Leveraging remittances for sustainable growth and improved development outcomes
March 23, 2022
There are more than 280 million immigrants around the world, growing dramatically since 2000 when there were less than 180 million. For immigrants working and living abroad, remittances can be a critical lifeline for and a bridge to their families. In 2020, an estimated $1.5 trillion was sent in formal and informal person-to-person channels worldwide, with roughly $40 billion generated in associated fees.
Despite efforts to create an inclusive system, traditional approaches to remittances have fallen short due to a lack of innovation and inclusivity. In many markets, large banks dominate with few other players present. Brick-and-mortar locations and informal channels operate on disparate legacy systems that end up costing the customer more than necessary. Furthermore, technology used is often not scalable or integrated enough to meet the needs of diverse communities served.
Sending money by remittances is often unpredictable and expensive with no assurance that it will arrive safely or on time. The experience can also be daunting – users risk having their identity stolen, losing their money or having no way to ask a service question at a moment in need. Additional financial services, even when available to them, such as savings, credit, investments, and insurance products, often come with high fees, and can be deceptive.
Today, there is a strong need for innovation in the cross-border remittance market, but to date, innovation has focused mainly on digitizing the existing channels for sending money without addressing the inherent inefficiency of the approach. Rather than streamlining existing payment channels, use of remittances needs to be made more productive. Today, only a small proportion of remittances are utilized to establish small businesses, improve agricultural practices, or on other forms of productive investment. Rather than being used for long-term investment, remittances tend to be used for short-term consumption. How can this be solved?

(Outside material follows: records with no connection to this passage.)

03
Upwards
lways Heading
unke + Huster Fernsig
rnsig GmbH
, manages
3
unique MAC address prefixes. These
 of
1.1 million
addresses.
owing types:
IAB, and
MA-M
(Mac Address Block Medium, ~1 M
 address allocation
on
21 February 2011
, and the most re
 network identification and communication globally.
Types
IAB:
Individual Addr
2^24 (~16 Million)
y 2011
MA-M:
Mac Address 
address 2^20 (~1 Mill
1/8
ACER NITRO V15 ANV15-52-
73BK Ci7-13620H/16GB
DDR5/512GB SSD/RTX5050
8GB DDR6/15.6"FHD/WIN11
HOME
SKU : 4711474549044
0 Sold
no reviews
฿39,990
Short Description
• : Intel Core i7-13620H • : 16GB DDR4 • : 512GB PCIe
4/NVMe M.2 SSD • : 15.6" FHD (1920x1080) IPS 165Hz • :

One possible solution is to create remittance pools – regional or country-level remittances that are collected, pooled and invested in projects that benefit both the destination countries and the senders. This approach would allow remittances to be used for more sustained economic growth. By pooling remittances, a larger amount of money can be generated from existing remittance flows, which can then be invested in projects that have long-term benefits. Pooled remittances can also enable access to traditional financial services that would otherwise remain inaccessible due to high transaction costs or lack of trust with financial institutions.

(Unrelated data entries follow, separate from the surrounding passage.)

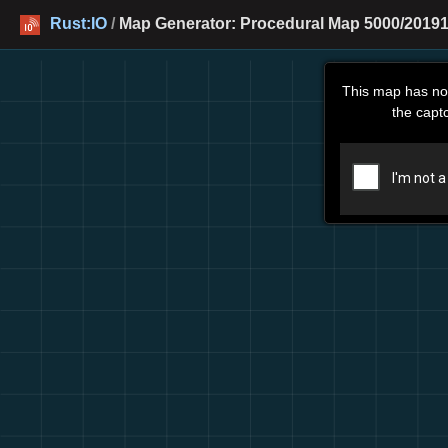
Rust:IO
/
Map Generator: Procedural Map 5000/20191
This map has no
the capt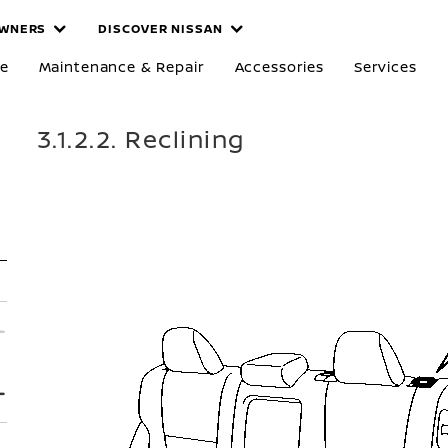
WNERS
DISCOVER NISSAN
re
Maintenance & Repair
Accessories
Services
3.1.2.2. Reclining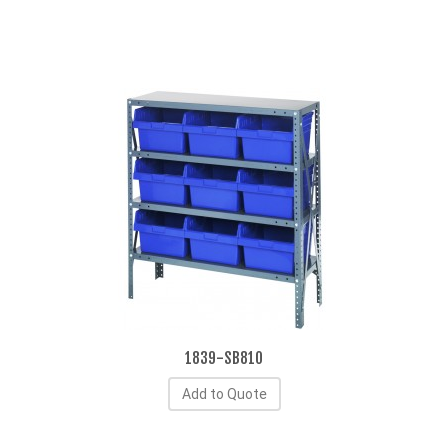
1839-SB810
Add to Quote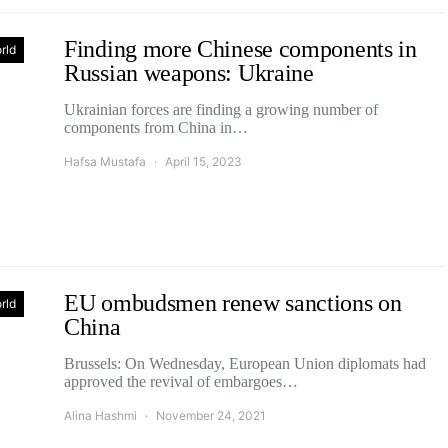
Finding more Chinese components in
rld
Russian weapons: Ukraine
Ukrainian forces are finding a growing number of
components from China in…
Hafsa Mustafa
April 15, 2023
EU ombudsmen renew sanctions on
rld
China
Brussels: On Wednesday, European Union diplomats had
approved the revival of embargoes…
Alina Hashmi
November 24, 2021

Another possible solution is the use of remittance bonds, which are debt instruments backed by remittances that can be sold to institutional investors. By making remittance flows more visible and accessible, remittance bonds would increase the liquidity of remittance money, allowing it to flow more freely and enabling financial institutions to better understand remittances and develop financial products tailored for immigrant populations.
Another solution would be to incentivize dual use of remittances by offering senders the possibility to participate in remittance investment funds at discounted rates. In this way, a portion of remittances can be used to fund short-term consumption needs, while allowing a portion to be invested in a long-term equity instrument that is used to support local businesses and provides an investment return to the sender.
Last, the use of remittance aggregators, which allow remittances to be bundled and sent in one large payment, can reduce overall costs and increase the efficiency of remittances. In this way, remittances can be funneled into specific projects that are tailored to help local communities achieve sustainable economic growth. This includes investments in infrastructure, education, health care, social protection schemes and other development projects that require long-term commitments such as access to financial services.
The challenge in remittance innovation lies in developing a system where pooled remittances are accessible, secure, efficient and cost effective enough for small remitters to be able to participate. This requires financial innovation, including leverage of technology and advances in remittance regulations that can open up remittance markets around the world. It also requires a shift in mindset from using remittances for consumption to investment, as well as an understanding that remittances are an essential part of economic development. That said, to truly make a difference in the developing world, remittances must be managed in a more sustainable way through innovative products such as those discussed above. Only then will we see real growth and improved development outcomes.